29 julio 2009

Quince años no es nada


Hace quince años, la niña bonita, que se publicó El que apaga la luz. Hace quince años que comenzó una historia durante un examen de literatura de COU. Mi profesor leía el libro de Juan Bonilla, del que yo había oído hablar, y cuando entregué el examen le pregunté si me lo podría prestar cuando lo terminase. Lo hizo y aquel libro fue el comienzo de una amistad ya algo descuidada que me brindó la oportunidad de conocer muchos otros autores y muchos otros libros. Él también me dejó, poco tiempo después, un libro que compró tras leer El que apaga la luz aunque se había editado antes: Veinticinco años de éxitos. Lo editaba una editorial extraña, con el mismo nombre de un bar de copas y alterne, La Carbonería, que durante unos meses se dedicó a la quimérica labor de conseguir que sus visitantes leyesen. Es el único libro de Bonilla que no he podido conseguir para mi biblioteca. Al profesor le regalé el otro único libro que he conocido de esa editorial, el Manual del veraneante perpetuo de Fernando Ortiz. Por lo visto él y Ortiz habían sido compañeros en la facultad. Me sigue pareciendo a día de hoy la editorial con el catálogo más excelso que he conocido, y con los mejores títulos. Tan sólo dos, pero los dos valían un Potosí. Cuando fui a Sevilla me empeñé en conocer el bar, pero aquello no debía tener ya mucho que ver con lo que debió haber sido, así que tras una cerveza me fuí.

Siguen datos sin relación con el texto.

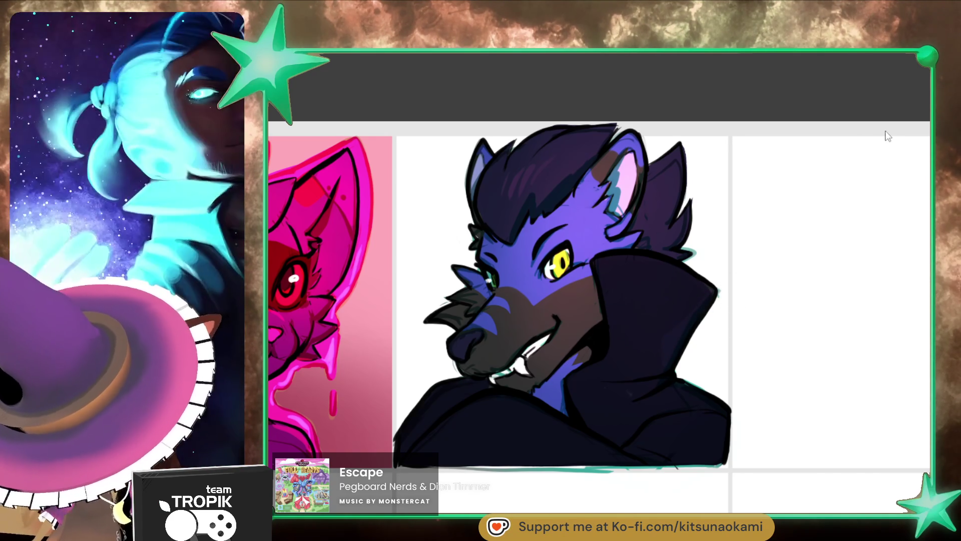
{"action": "mouse_move", "coordinate": [697, 311]}
{"action": "left_mouse_down"}
{"action": "mouse_move", "coordinate": [666, 344]}
{"action": "mouse_move", "coordinate": [698, 305]}
{"action": "mouse_move", "coordinate": [689, 273]}
{"action": "left_mouse_up"}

Me compré mi ejemplar de El que apaga la luz para releerlo. No habría pasado un mes desde que lo leí por vez primera. Fue el primer libro de Pre-Textos que compré, por cierto. Tanto lo leí y tanto lo elogié que mi mejor amiga me lo pidió para poder leerlo también. Lo perdió en un bar al lado de la plaza de Vázquez de Mella que se llamaba El purgatorio. No habría sido más oportuno ni haciéndolo con intención. Volvió al bar preguntando por el libro, pensaba que se debió caer del bolso y tal vez alguien lo habría devuelto en la barra. Nadie roba libros suele decir toda la gente que no lee casi nunca. Pero este libro sí debió llamar la atención del que lo encontrase. Nunca apareció. Cuando me dijo que lo había perdido me llevé un buen berrinche, claro. Un libro era una cantidad de dinero importante para la economía de un estudiante de dieciocho años. Se comprometió a comprarme otro y vino con él a los pocos días. Era casi igual, salvo por un detalle: el perdido era una primera edición y ése era una segunda. Sí había tenido éxito, sí, porque ya iba por la segunda edición. Con la estupidez propia de un adolescente demasiado preocupado por detalles intrascendentes, debí dar a entender que me molestaba haberme quedado sin mi ejemplar de la primera edición. La culpa, en cierta medida, era del propio Bonilla, que en sus artículos hablaba de esas primeras ediciones con dedicatorias entre escritores o las búsquedas, que entonces me parecían exóticas y llenas de encanto, de libros únicos de librería de viejo en librería de viejo. A los dos o tres meses mi amiga apareció con un ejemplar de la primera edición de El que apaga la luz. Imaginarla a lo largo de ese tiempo aprovechando cada vez que encontraba una librería para buscar el dichoso ejemplar de la primera edición me dio entonces una medida bastante clara del valor que debía darle a su amistad. Hoy creo que si le tengo tanto cariño a ese libro es porque cada vez que lo tengo entre las manos me recuerda a ella.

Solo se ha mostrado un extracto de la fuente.